These labels were automatically added by AI and may be inaccurate. For details, see About Literature Database.
Abstract
With the rapid advancement of multimodal large language models (MLLMs),
concerns regarding their security have increasingly captured the attention of
both academia and industry. Although MLLMs are vulnerable to jailbreak attacks,
designing effective jailbreak attacks poses unique challenges, especially given
the highly constrained adversarial capabilities in real-world deployment
scenarios. Previous works concentrate risks into a single modality, resulting
in limited jailbreak performance. In this paper, we propose a heuristic-induced
multimodal risk distribution jailbreak attack method, called HIMRD, which is
black-box and consists of two elements: multimodal risk distribution strategy
and heuristic-induced search strategy.
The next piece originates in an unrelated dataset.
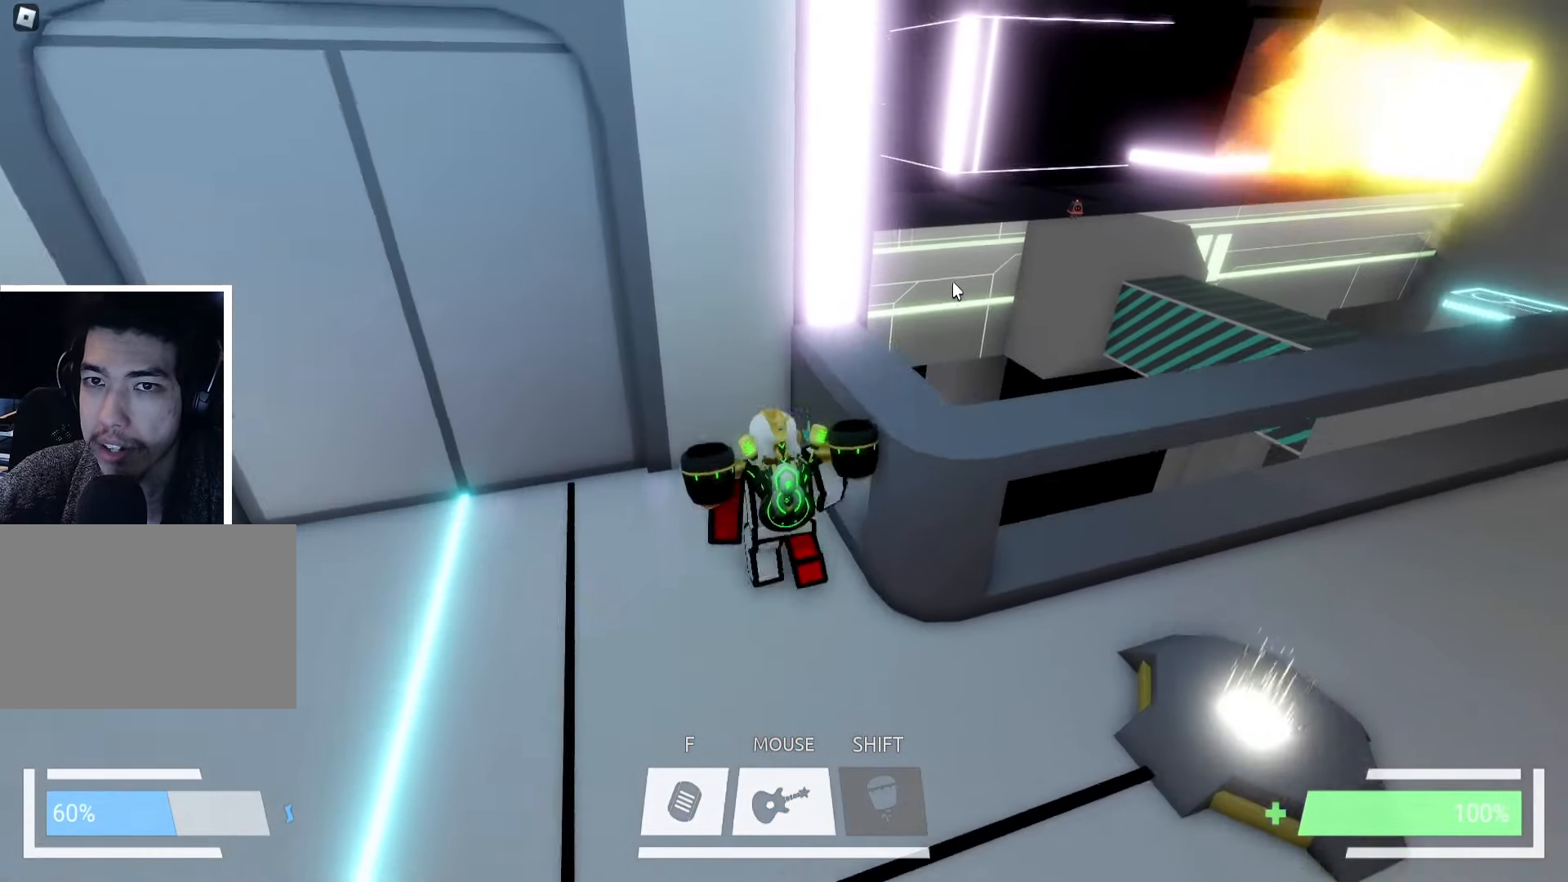
{"keys": [], "events": [[33, "d", "down"], [67, "d", "up"], [67, "w", "up"], [167, "a", "down"], [250, "a", "up"], [300, "d", "down"], [300, "w", "down"], [367, "w", "up"], [400, "d", "up"]]}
The multimodal risk distribution
strategy is used to distribute harmful semantics into multiple modalities to
effectively circumvent the single-modality protection mechanisms of MLLMs. The
heuristic-induced search strategy identifies two types of prompts: the
understanding-enhancing prompt, which helps MLLMs reconstruct the malicious
prompt, and the inducing prompt, which increases the likelihood of affirmative
outputs over refusals, enabling a successful jailbreak attack. HIMRD achieves
an average attack success rate (ASR) of 90% across seven open-source MLLMs and
an average ASR of around 68% in three closed-source MLLMs. HIMRD reveals
cross-modal security vulnerabilities in current MLLMs and underscores the
imperative for developing defensive strategies to mitigate such emerging risks.
Code is available at https://github.com/MaTengSYSU/HIMRD-jailbreak.